Diretora médica hospitalar do IABAS, Tassiana Sacchi Diaz (à esq.) e a diretora técnica do hospital, Patricia Guimarães (à dir.) - Talyta Vespa/UOL - Talyta Vespa/UOL
Diretora médica hospitalar do IABAS, Tassiana Sacchi Diaz (à esq.) e a diretora técnica do hospital, Patricia Guimarães (à dir.)
Imagem: Talyta Vespa/UOL

EPI até as tampas

Para conversar com os pacientes, a reportagem precisou substituir o avental descartável pelo impermeável, acoplar à n95 o face shield —aquela máscara de plástico que cobre todo o rosto —, além de luvas. Os funcionários do hospital trocam de EPI cada vez que deixam as UTIs.

A desparamentação acontece em um espaço próximo às salas de internação e, ao voltar, é preciso se montar desde o começo, tudo de novo. A diretora médica hospitalar do IABAS, Tassiana Sacchi Diaz, explica que o procedimento é imprescindível para garantir não apenas a segurança dos próprios profissionais de saúde, mas, também, para evitar qualquer tipo de transmissão de infecção hospitalar entre os pacientes.

A diretora explica, ainda, que uma alta médica em um hospital que atende casos de covid-19 de alta complexidade é, de fato, uma vitória.

"Acordar depois de ser colocada em um tubo, depois de precisar de um ventilador mecânico para respirar, é renascer. Essas pessoas sabem disso, e por isso elas se emocionam. Agora, o choro não é mais de medo; é de alívio e de saudade", afirma.

A gerente assistencial do Hospital da Brasilândia, Ana Cristina Rossetti - Talyta Vespa/UOL - Talyta Vespa/UOL
A gerente assistencial do Hospital da Brasilândia, Ana Cristina Rossetti
Imagem: Talyta Vespa/UOL

"A videochamada, por exemplo, é uma tentativa de amenizar essa saudade", explica. Além dessa iniciativa, uma foto de cada família foi acoplada aos leitos — mesmo nos espaços em que estão internados pacientes inconscientes. O intuito, explica a gerente assistencial Ana Cristina Rossetti, é humanizar um momento de inquestionável delicadeza. Aos familiares, ainda, é passado o boletim médico todos os dias, das 14h às 17h, por telefone.
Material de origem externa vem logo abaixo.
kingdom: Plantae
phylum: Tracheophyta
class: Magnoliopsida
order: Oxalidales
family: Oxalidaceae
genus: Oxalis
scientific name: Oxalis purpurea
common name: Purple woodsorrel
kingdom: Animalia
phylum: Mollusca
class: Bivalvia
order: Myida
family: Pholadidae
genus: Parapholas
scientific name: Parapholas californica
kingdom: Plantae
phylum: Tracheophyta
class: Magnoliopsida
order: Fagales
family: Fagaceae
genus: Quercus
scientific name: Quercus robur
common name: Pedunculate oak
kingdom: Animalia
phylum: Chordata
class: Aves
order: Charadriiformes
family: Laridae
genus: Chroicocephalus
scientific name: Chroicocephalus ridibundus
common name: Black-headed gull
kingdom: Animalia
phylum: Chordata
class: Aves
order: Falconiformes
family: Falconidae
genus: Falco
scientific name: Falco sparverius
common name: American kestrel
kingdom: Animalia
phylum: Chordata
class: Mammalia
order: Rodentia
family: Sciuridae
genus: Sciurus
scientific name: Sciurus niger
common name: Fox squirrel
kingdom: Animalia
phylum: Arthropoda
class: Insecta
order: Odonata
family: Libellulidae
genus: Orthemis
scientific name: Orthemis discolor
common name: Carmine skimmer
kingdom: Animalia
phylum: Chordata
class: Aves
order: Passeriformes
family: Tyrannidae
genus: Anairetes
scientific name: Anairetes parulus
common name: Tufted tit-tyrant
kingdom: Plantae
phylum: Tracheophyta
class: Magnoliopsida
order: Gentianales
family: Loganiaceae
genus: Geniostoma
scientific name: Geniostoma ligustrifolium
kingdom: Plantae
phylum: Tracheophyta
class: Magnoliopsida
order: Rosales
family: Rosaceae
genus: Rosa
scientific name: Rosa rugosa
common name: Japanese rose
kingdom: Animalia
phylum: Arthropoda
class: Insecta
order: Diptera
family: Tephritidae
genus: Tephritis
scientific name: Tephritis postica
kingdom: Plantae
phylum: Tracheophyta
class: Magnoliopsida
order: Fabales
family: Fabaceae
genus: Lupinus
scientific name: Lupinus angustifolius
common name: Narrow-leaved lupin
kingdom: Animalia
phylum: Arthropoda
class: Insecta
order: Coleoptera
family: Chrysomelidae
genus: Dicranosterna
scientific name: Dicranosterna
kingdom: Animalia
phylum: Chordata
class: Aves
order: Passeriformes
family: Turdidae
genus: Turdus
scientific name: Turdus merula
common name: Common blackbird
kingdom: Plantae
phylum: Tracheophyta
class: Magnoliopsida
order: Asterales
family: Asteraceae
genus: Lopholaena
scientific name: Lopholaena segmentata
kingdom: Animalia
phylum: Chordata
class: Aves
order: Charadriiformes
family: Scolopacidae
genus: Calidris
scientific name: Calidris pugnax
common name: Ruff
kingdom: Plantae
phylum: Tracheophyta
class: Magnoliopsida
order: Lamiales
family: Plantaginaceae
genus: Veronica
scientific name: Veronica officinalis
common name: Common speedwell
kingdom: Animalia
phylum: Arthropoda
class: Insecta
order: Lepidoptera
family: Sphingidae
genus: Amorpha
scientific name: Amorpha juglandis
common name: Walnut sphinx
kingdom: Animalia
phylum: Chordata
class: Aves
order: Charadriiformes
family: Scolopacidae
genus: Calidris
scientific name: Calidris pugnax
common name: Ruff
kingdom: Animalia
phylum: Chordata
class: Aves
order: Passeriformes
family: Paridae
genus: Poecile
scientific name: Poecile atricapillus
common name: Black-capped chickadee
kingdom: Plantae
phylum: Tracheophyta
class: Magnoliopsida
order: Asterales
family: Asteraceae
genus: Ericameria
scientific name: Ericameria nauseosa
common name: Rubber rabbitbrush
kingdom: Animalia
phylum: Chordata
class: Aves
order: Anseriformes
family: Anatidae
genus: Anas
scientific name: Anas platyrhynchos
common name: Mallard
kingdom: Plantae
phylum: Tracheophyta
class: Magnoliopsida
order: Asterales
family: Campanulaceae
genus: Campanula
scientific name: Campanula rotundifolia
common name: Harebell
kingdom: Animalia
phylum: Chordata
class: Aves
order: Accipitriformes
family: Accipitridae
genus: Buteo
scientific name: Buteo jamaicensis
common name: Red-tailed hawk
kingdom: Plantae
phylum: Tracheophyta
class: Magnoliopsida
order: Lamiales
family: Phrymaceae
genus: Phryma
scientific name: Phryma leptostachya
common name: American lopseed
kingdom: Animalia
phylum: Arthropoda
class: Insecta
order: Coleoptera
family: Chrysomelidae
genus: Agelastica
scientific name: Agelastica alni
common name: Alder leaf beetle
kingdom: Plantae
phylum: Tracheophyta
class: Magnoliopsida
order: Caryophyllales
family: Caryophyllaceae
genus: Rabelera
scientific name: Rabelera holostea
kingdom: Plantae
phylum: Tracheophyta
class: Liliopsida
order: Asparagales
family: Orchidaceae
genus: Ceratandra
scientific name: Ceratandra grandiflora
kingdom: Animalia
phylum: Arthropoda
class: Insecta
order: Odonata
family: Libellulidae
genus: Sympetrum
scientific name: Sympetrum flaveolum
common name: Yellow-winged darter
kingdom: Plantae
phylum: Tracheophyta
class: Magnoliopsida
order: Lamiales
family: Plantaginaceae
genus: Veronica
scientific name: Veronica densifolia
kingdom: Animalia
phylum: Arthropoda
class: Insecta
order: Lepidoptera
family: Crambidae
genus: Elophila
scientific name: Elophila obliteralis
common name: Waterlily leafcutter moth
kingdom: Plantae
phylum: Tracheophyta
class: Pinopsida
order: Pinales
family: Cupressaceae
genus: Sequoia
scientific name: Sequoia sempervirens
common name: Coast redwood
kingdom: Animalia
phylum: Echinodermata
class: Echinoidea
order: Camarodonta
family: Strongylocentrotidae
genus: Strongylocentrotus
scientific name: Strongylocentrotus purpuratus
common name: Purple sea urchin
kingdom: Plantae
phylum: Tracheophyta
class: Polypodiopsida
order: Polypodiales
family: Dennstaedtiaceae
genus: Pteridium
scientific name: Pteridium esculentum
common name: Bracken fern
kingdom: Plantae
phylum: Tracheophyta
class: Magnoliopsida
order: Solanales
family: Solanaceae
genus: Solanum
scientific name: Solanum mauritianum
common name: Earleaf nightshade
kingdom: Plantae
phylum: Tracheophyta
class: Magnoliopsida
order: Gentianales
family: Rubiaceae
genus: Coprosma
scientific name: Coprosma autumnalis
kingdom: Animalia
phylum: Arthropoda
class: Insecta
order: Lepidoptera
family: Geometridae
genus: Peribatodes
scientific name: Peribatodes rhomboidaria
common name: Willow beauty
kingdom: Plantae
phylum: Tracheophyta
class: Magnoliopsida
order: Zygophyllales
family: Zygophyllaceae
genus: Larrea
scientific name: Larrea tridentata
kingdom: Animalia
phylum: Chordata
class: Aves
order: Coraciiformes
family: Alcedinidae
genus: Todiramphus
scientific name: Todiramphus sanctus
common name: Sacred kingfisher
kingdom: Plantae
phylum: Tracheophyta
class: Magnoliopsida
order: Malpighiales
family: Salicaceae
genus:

Para Laudiceia, o momento de reencontro com a filha foi dos mais bonitos que já viveu. Depois de contar os planos de comemorar a alta à enfermaria, que se daria naquela noite, se despede com notas mentais de como pesquisar seu nome no UOL para encontrar esta reportagem.

Com a despedida, vem o fim do dia e o sol da tarde penetrando as janelas de uma das UTIs do hospital, iluminando quem elucida e quem dorme.